WaPo Book Reviewer Shoe-horns Slam of George Bush Into Book Review on Irish Potato Famine

January 14th, 2013 5:04 PM

Leave it to a Washington Post book reviewer to find a way to blame George W. Bush for the Irish Potato Famine. Okay, Peter Behrens didn't do exactly that, but he used the occasion of reviewing two books about the mass starvation of millions of Irish in the 1840s as an opportunity to bash the Bush administration over the federal response to Hurricane Katrina.  Oh, I almost forgot, the bogeyman of the "free market" also finds itself in Behren's sights.

In his January 13 Washington Post item, Behrens reviewed two new books on the subject, The Famine Plot: England’s Role in Ireland’s Greatest Tragedy  and The Graves are Walking: The Great Famine and the Saga of the Irish People, by Tim Pat Coogan and John Kelly respectively. Behrens favorably accepted Coogan's conclusion that “it was British reluctance to interfere with the supposed workings of the free-market economy that allowed famine to continue in Ireland at a time when the country was producing and exporting tons of food to England.”

That's odd, because as Behrens noted, a blight on the potato crop similarly struck Scotland -- part of the United Kingdom and accordingly also governed by the Westminster Parliament -- and yet they didn't suffer similar consequences.

Nevermind trifling issues of logical consistency, what matters here eviscerating long-dead British statesmen as cold-hearted, cynical colonial rapists of the Emerald Isle:

The prevalent British view of the famine, Coogan writes, was that it resulted from “a flaw in the Irish character — the fecklessness and laziness that produced the potato economy also produced the other ills that afflicted the unhappy country.” Famine was horrible but seen from some corners of Whitehall as a necessary evil: a harsh but efficient solution to Irish overpopulation and disorganization, and the laziness supposedly inculcated by overdependence on the too-easy-to-cultivate potato.

British bigotry and racism on a genocidal scale was responsible for the lack of British assistance during the famine, Coogan argued in his book. It's leftist revisionist history at its finest, but how does George W. Bush factor into this? Behrens helpfully offers:

Did the British government cause the famine? One way to consider the question is to pose another one. Did the George W. Bush administration cause Hurricane Katrina? No, nature did.
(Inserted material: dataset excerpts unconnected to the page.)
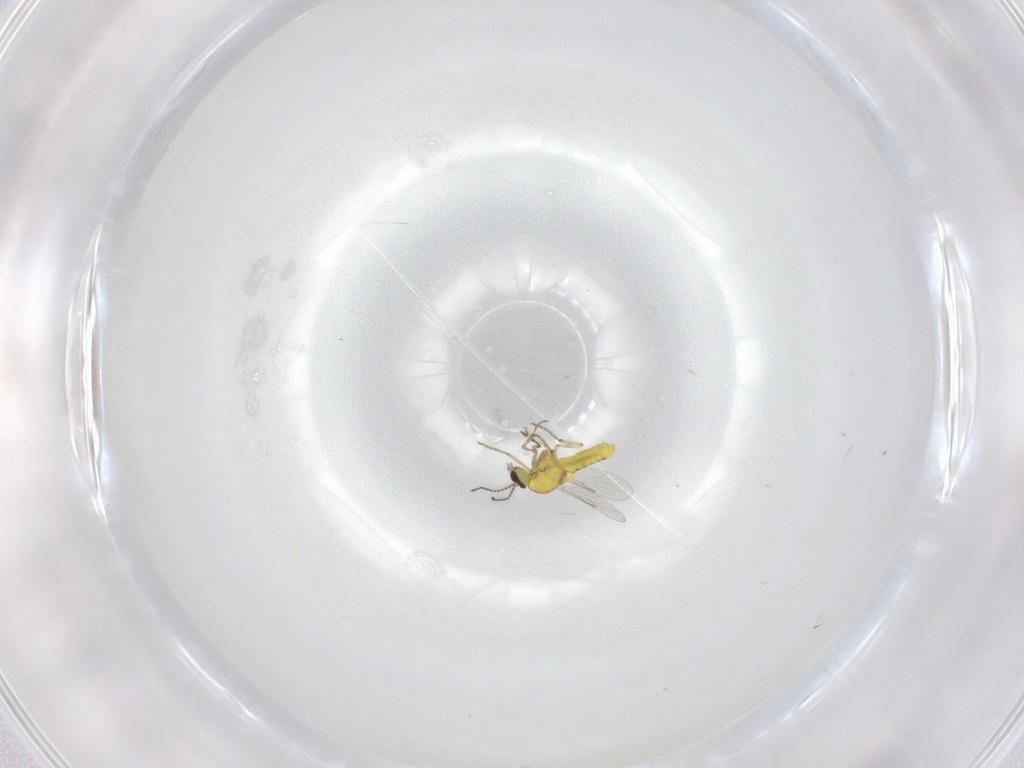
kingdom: Animalia
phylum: Arthropoda
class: Insecta
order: Diptera
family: Ceratopogonidae
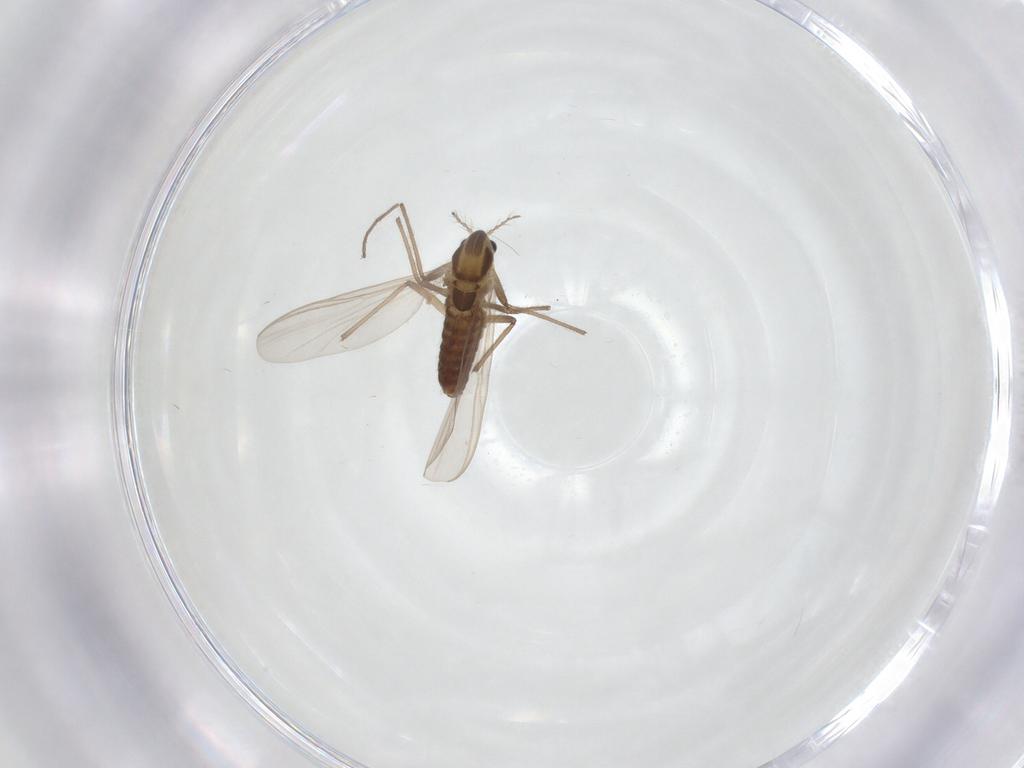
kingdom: Animalia
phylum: Arthropoda
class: Insecta
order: Diptera
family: Chironomidae
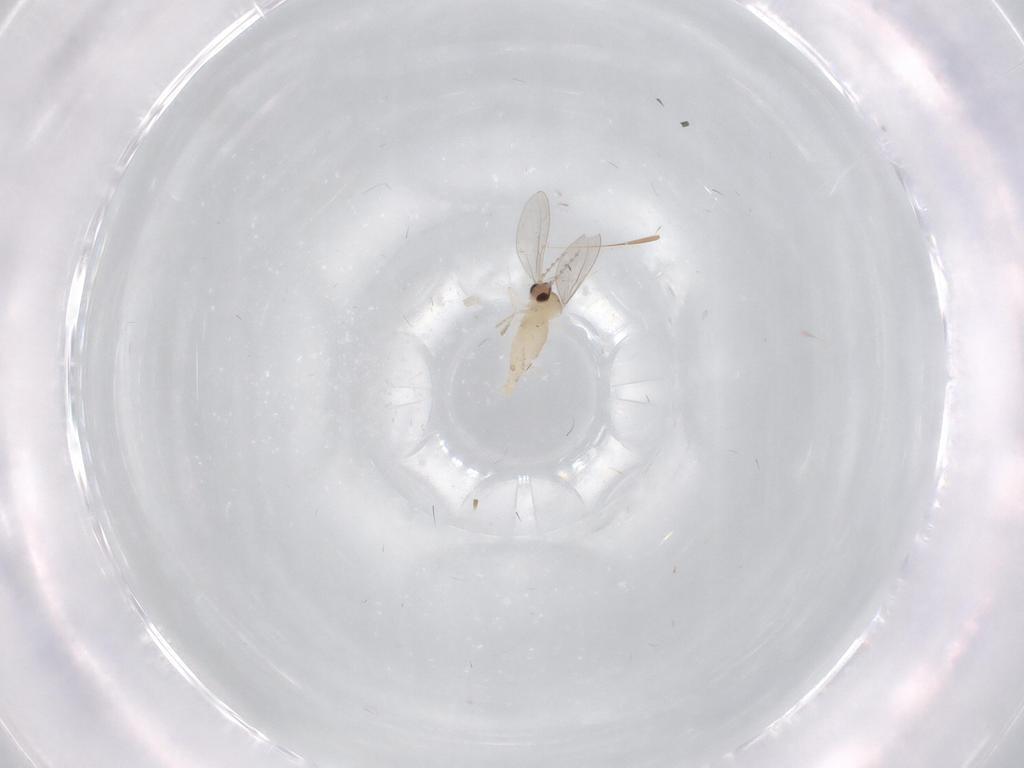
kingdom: Animalia
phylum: Arthropoda
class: Insecta
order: Diptera
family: Cecidomyiidae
But perhaps 300 years of American history had created a situation whereby a particular group of people, African Americans in the poorest quarters of New Orleans, were more vulnerable than most to that storm. And perhaps the administration, for political and historical reasons, was not inclined to be closely in touch with or responsive to the well-being of that population. Perhaps the inadequacy of the initial response to the natural disaster was compounded by streaks of racial prejudice and ideological blind spots, as well as by good old-fashioned incompetence.

This is disingenuous in the extreme. While there were problems in the federal response to Katrina, the devastation from the hurricane was principally the fault of incompetent state and local government, which failed to adequately plan for and evacuate the city's poorest residents in the below-sea-level Ninth Ward.

Leave it to the Washington Post to further a faulty, partisan history of the Katrina aftermath in a book review touching on a famine some 170 years ago.